The Fed released some data on debit interchange fees since the Durbin Amendment went into effect (here in spreadsheet and here as a memo with more data). It's all still very early numbers, and things may well change. But so far a few noteworthy things have caught my eye:
(1) There is two-tier interchange pricing, just as I and other supporters of Durbin predicted. Big banks (>$10B in assets) have one pricing scheme and small banks, which are exempt from Durbin's "reasonable and proportionate" requirement have another. Many Durbin opponents said that there wouldn't be two-tier pricing and that Durbin would spell the ruin of small banks. So far that hasn't happened. This won't fix our too-big-to-fail problem, but it's a small move in that direction.
(2) The small banks are getting a leg up on the big guys in the two-tier system. Small banks are making on average 19 cents or 50bps more on every transaction than the big boys. That breaks down to 31 cents advantage of signature and 8 cents on PIN (where the pricing was lower to begin with, making less room for differentiation).
(3) Interchange fees for small banks haven't moved much. It's possible to have two-tier pricing with small banks still losing revenue. That doesn't seem to have happened. (It's also possible to have two-tier pricing with interchange fees continuing to rise for small banks...)

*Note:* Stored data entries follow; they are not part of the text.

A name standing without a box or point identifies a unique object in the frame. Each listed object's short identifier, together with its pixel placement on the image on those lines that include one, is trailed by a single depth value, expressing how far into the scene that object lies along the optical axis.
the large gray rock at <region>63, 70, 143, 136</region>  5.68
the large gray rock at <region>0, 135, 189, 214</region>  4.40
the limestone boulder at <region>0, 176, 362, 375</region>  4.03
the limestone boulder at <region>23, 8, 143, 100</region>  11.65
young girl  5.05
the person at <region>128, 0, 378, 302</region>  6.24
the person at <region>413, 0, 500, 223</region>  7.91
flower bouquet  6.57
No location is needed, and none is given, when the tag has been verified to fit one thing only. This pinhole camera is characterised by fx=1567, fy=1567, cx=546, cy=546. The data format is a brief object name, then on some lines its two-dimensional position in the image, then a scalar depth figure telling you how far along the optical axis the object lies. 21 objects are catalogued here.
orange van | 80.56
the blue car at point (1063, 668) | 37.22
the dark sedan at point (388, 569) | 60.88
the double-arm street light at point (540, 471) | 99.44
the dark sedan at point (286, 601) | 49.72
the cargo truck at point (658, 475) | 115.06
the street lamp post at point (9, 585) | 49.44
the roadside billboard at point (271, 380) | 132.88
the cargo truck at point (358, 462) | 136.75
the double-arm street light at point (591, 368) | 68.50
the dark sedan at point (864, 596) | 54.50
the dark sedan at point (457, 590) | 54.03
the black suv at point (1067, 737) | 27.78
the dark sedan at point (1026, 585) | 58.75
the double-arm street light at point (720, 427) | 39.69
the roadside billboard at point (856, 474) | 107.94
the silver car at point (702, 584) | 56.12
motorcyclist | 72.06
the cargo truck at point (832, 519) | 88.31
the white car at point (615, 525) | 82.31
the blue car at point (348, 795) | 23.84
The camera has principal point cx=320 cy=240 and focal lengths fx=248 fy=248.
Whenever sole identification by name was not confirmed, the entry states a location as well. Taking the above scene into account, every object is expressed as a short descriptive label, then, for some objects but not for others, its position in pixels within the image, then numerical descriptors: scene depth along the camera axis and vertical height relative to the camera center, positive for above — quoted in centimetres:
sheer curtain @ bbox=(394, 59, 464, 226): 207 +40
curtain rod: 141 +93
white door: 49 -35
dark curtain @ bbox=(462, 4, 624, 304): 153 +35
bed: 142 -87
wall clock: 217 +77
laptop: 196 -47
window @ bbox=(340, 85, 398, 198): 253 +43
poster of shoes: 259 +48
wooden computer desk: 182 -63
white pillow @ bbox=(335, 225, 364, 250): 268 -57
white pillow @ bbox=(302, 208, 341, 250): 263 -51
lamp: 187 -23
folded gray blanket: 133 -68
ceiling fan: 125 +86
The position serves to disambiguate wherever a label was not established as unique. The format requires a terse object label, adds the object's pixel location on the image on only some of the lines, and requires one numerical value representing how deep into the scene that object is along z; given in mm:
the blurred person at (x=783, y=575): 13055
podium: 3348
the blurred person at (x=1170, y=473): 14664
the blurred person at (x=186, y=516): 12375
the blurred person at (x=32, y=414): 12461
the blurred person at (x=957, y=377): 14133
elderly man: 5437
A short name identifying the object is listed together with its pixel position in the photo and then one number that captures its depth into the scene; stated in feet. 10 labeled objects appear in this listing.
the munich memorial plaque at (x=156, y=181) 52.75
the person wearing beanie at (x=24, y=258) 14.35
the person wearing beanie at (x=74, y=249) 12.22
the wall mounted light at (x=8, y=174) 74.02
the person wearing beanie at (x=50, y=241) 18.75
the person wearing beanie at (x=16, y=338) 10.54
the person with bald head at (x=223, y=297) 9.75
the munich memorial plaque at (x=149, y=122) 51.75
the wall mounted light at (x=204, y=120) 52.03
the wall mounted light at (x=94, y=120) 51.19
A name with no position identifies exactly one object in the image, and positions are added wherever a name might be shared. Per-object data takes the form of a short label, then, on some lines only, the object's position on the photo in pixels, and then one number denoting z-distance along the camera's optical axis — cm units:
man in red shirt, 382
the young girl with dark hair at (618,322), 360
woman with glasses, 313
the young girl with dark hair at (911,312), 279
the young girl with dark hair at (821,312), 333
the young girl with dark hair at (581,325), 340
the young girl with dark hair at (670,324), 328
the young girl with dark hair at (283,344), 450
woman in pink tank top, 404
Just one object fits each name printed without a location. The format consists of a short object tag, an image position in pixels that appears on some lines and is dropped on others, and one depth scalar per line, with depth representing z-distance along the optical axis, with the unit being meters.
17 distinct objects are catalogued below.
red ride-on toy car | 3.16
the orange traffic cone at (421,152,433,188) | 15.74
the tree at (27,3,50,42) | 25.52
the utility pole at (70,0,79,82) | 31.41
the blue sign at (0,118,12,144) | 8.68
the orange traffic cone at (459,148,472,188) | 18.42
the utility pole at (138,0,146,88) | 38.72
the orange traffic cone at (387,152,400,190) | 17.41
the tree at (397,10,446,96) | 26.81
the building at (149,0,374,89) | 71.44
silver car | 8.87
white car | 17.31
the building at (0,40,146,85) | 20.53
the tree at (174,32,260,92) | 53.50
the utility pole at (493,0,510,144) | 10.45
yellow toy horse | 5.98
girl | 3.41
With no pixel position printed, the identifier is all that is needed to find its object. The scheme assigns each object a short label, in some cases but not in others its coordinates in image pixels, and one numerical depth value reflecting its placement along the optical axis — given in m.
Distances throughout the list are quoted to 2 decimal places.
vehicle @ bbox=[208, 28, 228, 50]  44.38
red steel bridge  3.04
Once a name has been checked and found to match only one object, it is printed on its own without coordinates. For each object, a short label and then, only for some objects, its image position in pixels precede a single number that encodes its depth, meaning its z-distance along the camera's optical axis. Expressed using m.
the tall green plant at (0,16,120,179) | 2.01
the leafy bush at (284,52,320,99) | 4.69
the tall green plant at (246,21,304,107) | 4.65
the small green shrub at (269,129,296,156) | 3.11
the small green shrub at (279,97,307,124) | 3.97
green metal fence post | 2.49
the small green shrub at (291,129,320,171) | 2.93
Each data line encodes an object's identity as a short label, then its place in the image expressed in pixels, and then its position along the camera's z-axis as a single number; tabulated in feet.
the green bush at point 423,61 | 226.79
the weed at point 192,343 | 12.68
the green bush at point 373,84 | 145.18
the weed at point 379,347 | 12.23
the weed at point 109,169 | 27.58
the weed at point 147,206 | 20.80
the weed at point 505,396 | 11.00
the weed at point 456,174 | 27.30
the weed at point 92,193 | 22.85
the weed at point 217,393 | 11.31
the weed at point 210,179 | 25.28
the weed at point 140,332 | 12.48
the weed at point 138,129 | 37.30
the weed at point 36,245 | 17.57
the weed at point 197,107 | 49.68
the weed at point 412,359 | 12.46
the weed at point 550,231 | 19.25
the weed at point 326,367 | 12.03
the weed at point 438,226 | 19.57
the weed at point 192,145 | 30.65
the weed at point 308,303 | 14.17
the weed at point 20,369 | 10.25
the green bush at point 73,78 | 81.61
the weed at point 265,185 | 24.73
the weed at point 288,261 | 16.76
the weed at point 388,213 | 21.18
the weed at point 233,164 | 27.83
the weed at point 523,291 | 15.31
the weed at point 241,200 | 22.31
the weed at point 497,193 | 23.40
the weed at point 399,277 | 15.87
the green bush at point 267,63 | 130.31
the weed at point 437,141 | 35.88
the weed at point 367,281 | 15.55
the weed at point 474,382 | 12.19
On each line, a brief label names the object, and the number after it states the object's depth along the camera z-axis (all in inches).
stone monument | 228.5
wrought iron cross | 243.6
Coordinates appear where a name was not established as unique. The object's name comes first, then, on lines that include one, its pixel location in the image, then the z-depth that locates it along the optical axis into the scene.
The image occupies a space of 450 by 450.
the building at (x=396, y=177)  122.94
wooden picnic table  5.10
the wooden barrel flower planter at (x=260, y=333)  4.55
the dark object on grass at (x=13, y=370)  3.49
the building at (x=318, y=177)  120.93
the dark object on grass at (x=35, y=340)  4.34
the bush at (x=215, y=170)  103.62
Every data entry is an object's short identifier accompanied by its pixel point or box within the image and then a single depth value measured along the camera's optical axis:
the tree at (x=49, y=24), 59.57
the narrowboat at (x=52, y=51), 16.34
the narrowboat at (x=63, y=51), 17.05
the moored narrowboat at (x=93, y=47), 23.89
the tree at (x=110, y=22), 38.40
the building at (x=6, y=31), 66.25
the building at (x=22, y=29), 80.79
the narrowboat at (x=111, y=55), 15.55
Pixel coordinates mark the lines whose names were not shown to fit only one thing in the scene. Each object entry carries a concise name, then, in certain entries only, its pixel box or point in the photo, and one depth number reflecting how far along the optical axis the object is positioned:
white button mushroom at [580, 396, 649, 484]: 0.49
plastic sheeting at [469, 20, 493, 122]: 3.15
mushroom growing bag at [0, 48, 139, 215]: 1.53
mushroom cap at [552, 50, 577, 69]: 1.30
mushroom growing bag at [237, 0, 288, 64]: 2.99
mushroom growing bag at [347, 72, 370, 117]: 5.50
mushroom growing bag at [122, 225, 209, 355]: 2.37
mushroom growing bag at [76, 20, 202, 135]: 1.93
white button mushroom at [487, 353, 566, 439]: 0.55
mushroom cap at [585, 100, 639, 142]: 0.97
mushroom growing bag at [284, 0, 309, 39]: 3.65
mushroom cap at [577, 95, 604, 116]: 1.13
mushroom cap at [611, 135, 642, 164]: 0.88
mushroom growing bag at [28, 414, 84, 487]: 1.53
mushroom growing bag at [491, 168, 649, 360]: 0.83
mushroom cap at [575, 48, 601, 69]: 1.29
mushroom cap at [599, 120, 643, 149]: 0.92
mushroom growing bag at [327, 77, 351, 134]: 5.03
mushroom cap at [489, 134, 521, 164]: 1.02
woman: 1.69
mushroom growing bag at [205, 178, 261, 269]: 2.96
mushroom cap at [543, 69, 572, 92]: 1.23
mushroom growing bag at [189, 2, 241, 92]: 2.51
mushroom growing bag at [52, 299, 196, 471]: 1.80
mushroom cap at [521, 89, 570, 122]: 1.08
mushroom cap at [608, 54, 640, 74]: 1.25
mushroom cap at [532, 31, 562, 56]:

(4) The small banks' debit card transaction market share grew slightly. It's not clear to me that this is a real trend, but it's possible that this is a side-effect of the big banks like BoA clumsily trying to recapture reduced debit interchange revenue with direct consumer fees. It seems that some consumers don't take well to hidden fees being replaced with direct fees. It's still not clear how many accounts were really moved to small banks/CUs in response to BoA and the like, but that could explain the growth in debit card market share for small banks. In any case, merchants aren't steering away from small banks as we were told they might do. (It was never clear how they would steer anyhow).
(6) There may be other, harder to measure benefits for small banks from Durbin. To the extent that it makes their deposit account/debit product more competitive, this could have spillover benefits for their other products. The deposit account (monetizable via debit or check) is the gateway relationship. It enables the cross-selling of other products (loans, investments, insurance). So the benefits to small banks may be more than just on the debit revenue side.
(5) The big issuers are paying lower network fees (4 cents lower for sig, 2 cents lower for PIN), which means that small issuers are really getting a 23 cent/transaction advantage of signature and 6 cents/transaction advantage on PIN. It's not clear, however, what the network breakdown of small issuer transaction is.
Again, it's still early in the game. There's still the merchants' litigation challenge to the Fed's Durbin Amendment rulemaking, and we could well see a bunch of market moves. Visa seems to be trying to go back to tying credit and debit products via its network fee, and there's always the possibility of either some innovation (think mobile), a new settlement network (PayPal?), or a new entrant buying an existing player and shaking things up (Google or Apple buying MC?).
A final thought. The more distance we get from Durbin, the more I like the amendment. It's public utility regulation: rate regulation (section 920(a)) and open access (section 920(b)). That's not a totally new move in bank regulation (think Reg Q), but it really encourages thinking of at least some banking functions as being public utility functions. There might be something to that.